Les résultats obtenus au cours du projet PASSAM viennent en outre alimenter le projet MIRE (2014-2019) mené par l'IRSN. Ce projet français ANR-RSNR vise également à améliorer la limitation des rejets radioactifs lors d'un accident de fusion du cœur en acquérant des connaissances sur les systèmes de filtration qui existent dans le monde et sur des nouveaux systèmes de filtration efficaces et robustes.

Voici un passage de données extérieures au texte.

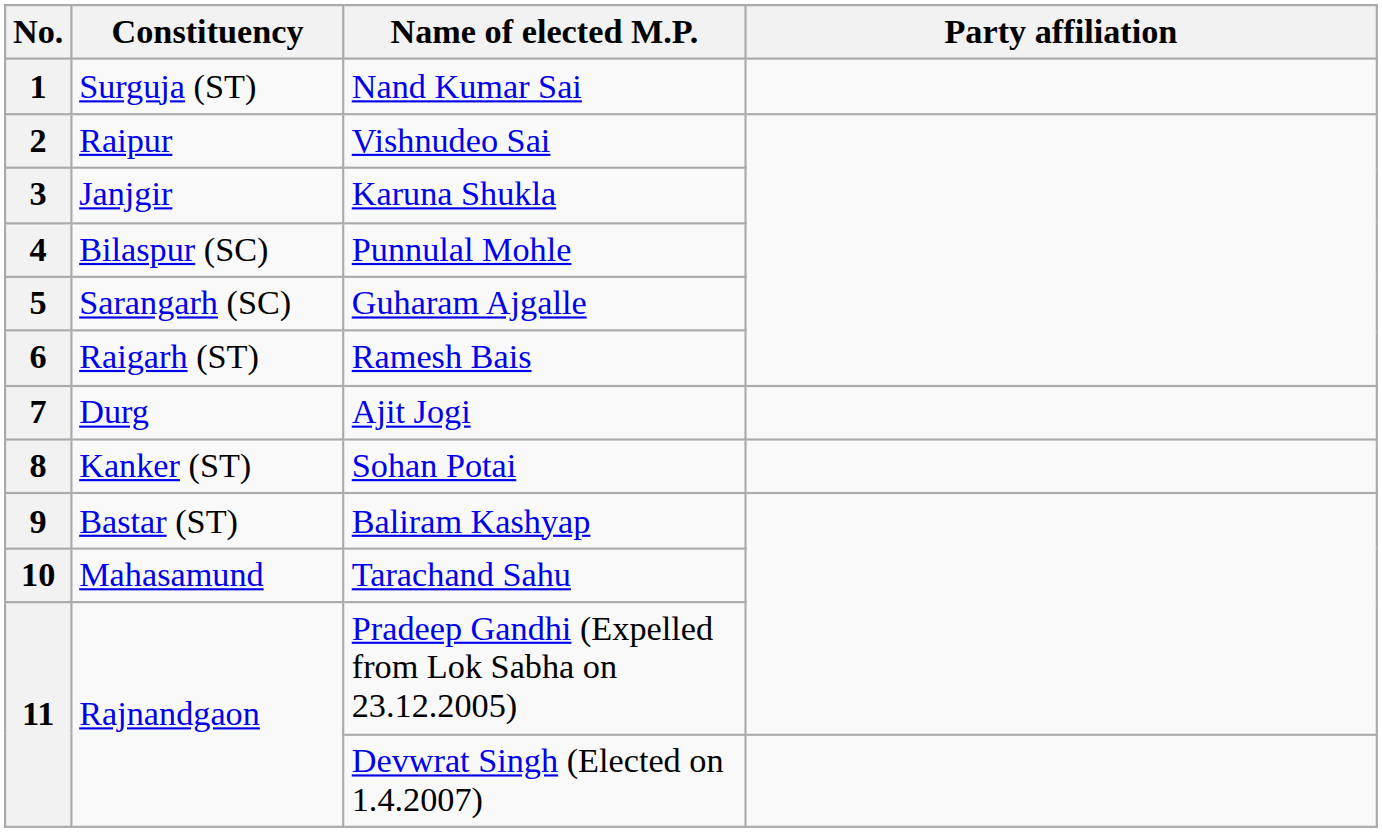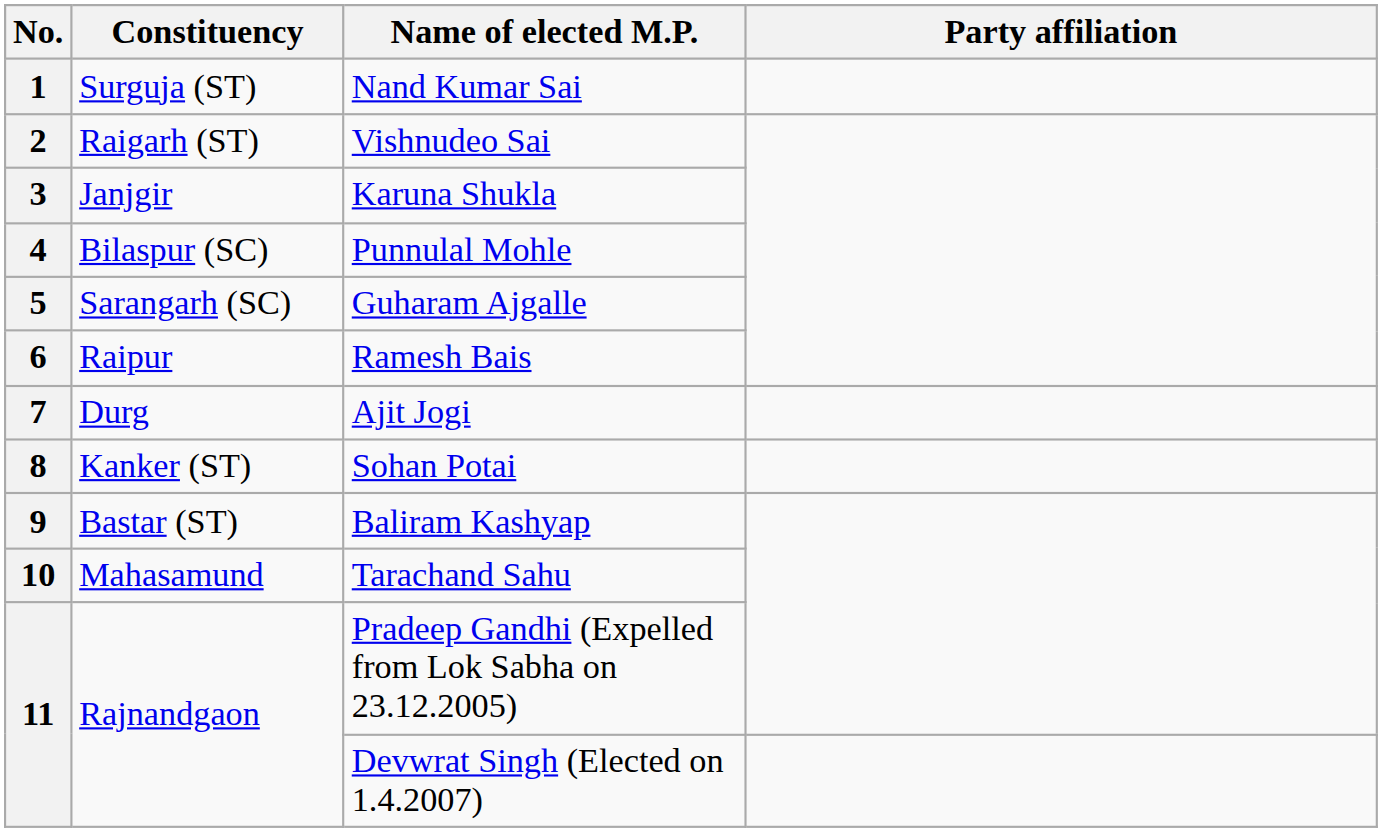2 | Constituency: Raipur -> Raigarh (ST)
6 | Constituency: Raigarh (ST) -> Raipur
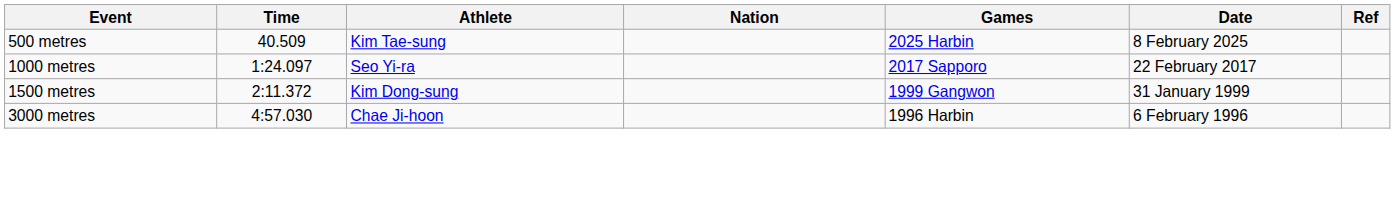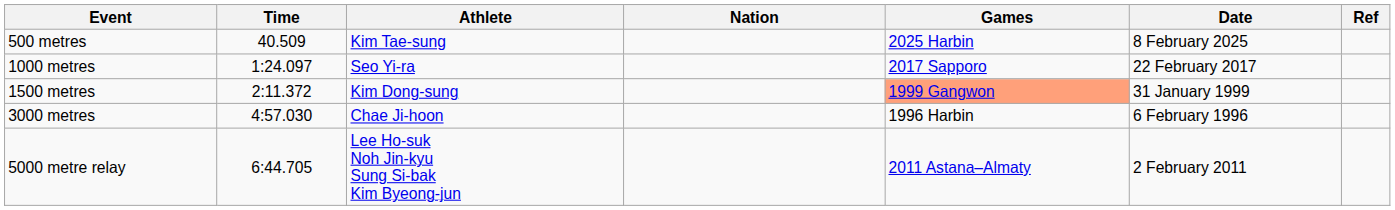1500 metres | Games: no background -> lightsalmon background
+ row: 5000 metre relay | 6:44.705 | Lee Ho-suk Noh Jin-kyu Sung Si-bak Kim Byeong-jun | 2011 Astana–Almaty | 2 February 2011
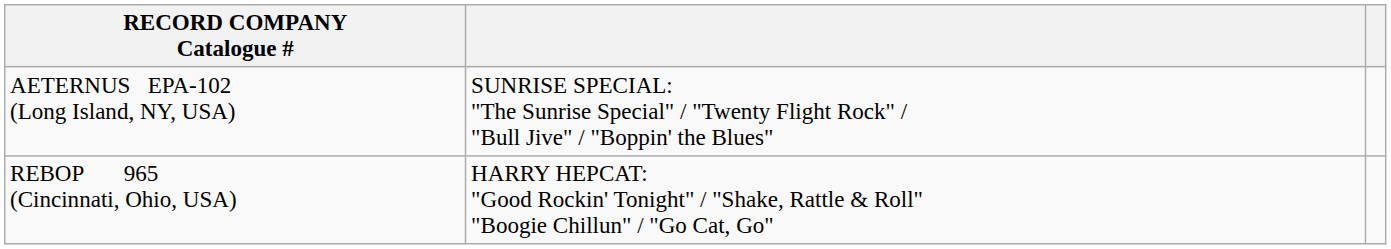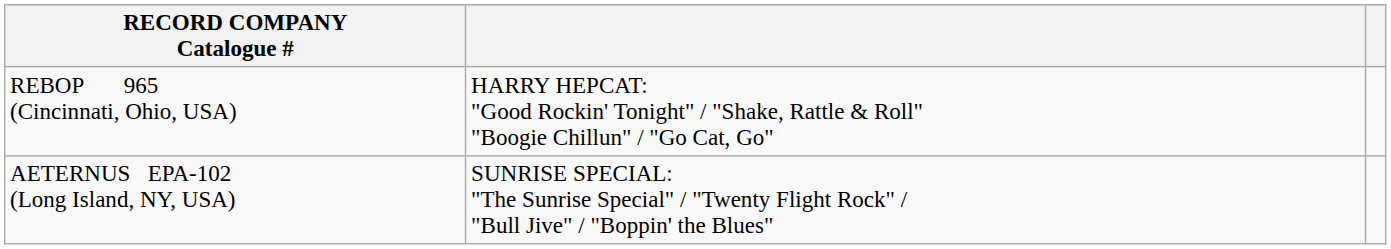rows swapped: REBOP 965 (Cincinnati, Ohio, USA) <-> AETERNUS EPA-102 (Long Island, NY, USA)
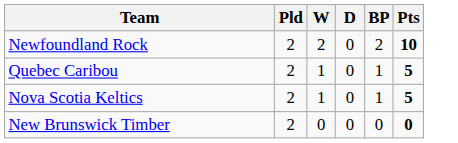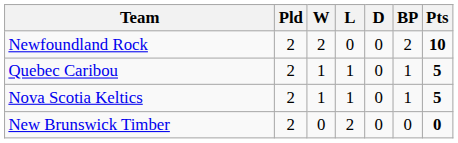+ column: L | 0 | 1 | 1 | 2
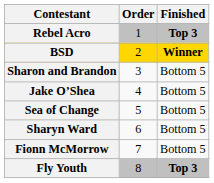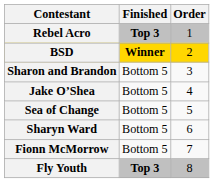columns swapped: Order <-> Finished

Il se différencie du projet PASSAM, notamment parce qu'il approfondit plus que ce dernier la R&D sur les matériaux de filtration innovants et prend aussi en compte le piégeage du ruthénium gazeux, qui pourrait, selon les scénarios d'accident, être également un contributeur majeur aux rejets atmosphériques et aux conséquences sanitaires sur le court terme.

Caractéristiques

​Dates : 2013-2016
Partenaires : IRSN (France), EDF (France), Université de Lorraine (France), Ciemat (Espagne), CSIC (Espagne),    PSI (Suisse), RSE (Italie), VTT (Finlande), Areva GmbH (Allemagne)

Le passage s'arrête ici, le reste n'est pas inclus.